On ne parle plus assez de The Replacements, l’un des groupes de Rock US les plus essentiels de toute la (plus si) courte histoire de cette musique : leur justesse absolue, leur classe, leur manière tellement déchirante de parler de la vie quotidienne du loser ordinaire, leur capacité à chanter du rock américain « classique » avec une énergie « punk » et des mélodies superbes. Tout le monde ou presque est passé à côté de ce groupe, et maintenant ils sont oubliés même par ceux qui s’arrogent le droit d’écrire l’histoire. Après tout, ce n’est pas si grave puisqu’on peut toujours assez facilement écouter leurs albums… Jusqu’à quand ?

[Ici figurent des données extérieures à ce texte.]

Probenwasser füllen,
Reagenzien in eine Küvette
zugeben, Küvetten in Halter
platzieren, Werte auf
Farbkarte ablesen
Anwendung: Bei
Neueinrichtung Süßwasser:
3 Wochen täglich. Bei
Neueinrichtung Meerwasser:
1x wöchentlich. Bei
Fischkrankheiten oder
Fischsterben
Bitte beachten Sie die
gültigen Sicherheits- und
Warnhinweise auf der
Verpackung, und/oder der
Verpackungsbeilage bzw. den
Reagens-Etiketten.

On ne parle pas assez de The Menzingers, l’un de ces dizaines, non de ces centaines de groupes de Rock US qui s’échinent dans des trous perdus à parler de la vie quotidienne de l’homme ordinaire, pas si loin d’une vision « springsteenienne » des Etats-Unis, mais avec une énergie « punk » qu’ils perpétuent en dépit des clichés que véhicule désormais cette musique, et avec des mélodies faciles à chanter, et même à retenir. The Menzingers, ils ne sont pas vraiment du même niveau que The Replacements, mais ils s’en approchent assez pour qu’on les aime sans pour autant avoir l’impression d’écouter une simple copie d’un grand groupe du passé.

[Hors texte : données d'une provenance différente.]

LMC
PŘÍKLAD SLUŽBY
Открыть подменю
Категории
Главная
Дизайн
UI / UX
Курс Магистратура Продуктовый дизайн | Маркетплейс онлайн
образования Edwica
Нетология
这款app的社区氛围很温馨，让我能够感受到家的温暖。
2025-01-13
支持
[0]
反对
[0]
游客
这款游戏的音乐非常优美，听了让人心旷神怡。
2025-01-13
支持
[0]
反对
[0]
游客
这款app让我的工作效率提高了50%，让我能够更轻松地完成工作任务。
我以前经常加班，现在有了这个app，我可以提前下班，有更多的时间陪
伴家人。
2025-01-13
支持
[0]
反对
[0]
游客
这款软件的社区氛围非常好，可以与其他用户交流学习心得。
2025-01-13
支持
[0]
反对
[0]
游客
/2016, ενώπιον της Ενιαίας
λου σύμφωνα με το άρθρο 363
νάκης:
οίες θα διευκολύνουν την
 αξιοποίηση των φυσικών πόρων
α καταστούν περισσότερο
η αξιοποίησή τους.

The Menzingers existent depuis 2006, et ce Some Of It Was True (joli titre, assez typique de l’approche réaliste, sincère parfois humoristique des choses qui caractérise le songwriting de Greg Barnett) est leur huitième album, sans que les compteurs du succès commercial aient largement bougé, alors que leur album de 2012, On The Impossible Past, avait attiré l’attention sur eux de la critique musicale . On imagine que The Menzingers, qui ont gardé toutes ces années leur line up original, font la fierté de Scranton, cette ville moyenne de Pennsylvanie située à deux heures de New York dont ils sont issus : que Scranton ne soit pas connue internationalement ne l’empêche pas d’être surnommée « electric city », ce qui est assez joli quand on y joue du rock’n’roll, non ? L’une des nombreuses choses intéressantes avec The Menzingers, c’est que, pour un groupe qui a toujours revendiqué une sorte d’énergie juvénile dans sa musique, et qui, du coup, bénéficie d’une excellente réputation scénique, la question des années qui passent, de l’âge, de la maturité est fondamentale : comment jouer du punk rock quand on approche la quarantaine, et que la vie continue à vous surprendre chaque jour par les mauvaises surprises qu’elle vous réserve ? La réponse se trouve, en petits morceaux, dans chacun de leurs albums, et dans ce Some Of It Was True, qui, sans atteindre l’excellence de On The Impossible Past, apporte sa pierre à l’édifice : survivre musicalement, c’est avant tout écrire de bonnes chansons, à la fois facilement mémorisables et parlant de choses qui toucheront au cœur ceux et celles qui les écoutent !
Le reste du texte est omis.